The span to repeat in the listing below runs from the line containing "oversized leather swivel chair" to the line containing "comprehensive ship supplier", inclusive. Repeat it exactly, and only it.

--- START ---

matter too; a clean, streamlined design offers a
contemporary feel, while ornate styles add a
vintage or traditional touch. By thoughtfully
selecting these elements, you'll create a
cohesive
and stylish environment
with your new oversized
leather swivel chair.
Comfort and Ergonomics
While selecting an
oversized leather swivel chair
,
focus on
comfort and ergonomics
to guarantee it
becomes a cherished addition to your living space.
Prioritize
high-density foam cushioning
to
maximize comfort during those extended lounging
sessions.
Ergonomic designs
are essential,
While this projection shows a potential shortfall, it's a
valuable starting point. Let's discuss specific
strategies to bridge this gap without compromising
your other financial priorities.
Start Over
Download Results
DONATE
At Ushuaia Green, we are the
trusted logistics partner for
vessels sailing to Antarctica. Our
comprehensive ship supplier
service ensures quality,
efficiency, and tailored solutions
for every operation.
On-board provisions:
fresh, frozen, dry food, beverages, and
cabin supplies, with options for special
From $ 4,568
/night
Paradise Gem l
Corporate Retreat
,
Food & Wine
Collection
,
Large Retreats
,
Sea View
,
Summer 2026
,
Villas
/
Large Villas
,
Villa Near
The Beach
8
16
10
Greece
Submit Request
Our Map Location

--- END ---

**Output for this task:**
oversized leather swivel chair
,
focus on
comfort and ergonomics
to guarantee it
becomes a cherished addition to your living space.
Prioritize
high-density foam cushioning
to
maximize comfort during those extended lounging
sessions.
Ergonomic designs
are essential,
While this projection shows a potential shortfall, it's a
valuable starting point. Let's discuss specific
strategies to bridge this gap without compromising
your other financial priorities.
Start Over
Download Results
DONATE
At Ushuaia Green, we are the
trusted logistics partner for
vessels sailing to Antarctica. Our
comprehensive ship supplier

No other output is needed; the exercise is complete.